EXERCISE INSTRUCTIONS — Go through the data and copy each line where the word "الملل" shows up.

GIVEN DATA —
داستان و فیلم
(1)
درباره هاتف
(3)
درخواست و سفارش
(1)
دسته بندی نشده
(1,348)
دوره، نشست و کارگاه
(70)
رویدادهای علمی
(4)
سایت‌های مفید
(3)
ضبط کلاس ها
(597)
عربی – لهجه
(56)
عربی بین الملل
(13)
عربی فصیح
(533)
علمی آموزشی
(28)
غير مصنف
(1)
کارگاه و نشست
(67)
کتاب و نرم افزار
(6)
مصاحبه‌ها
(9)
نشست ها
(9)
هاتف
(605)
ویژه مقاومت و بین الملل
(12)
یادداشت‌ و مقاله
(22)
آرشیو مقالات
...
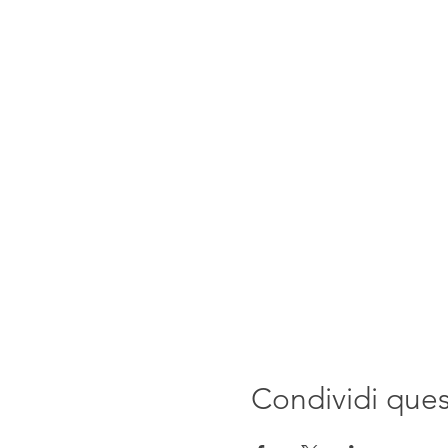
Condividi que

COMPLETED EXERCISE —
عربی بین الملل
ویژه مقاومت و بین الملل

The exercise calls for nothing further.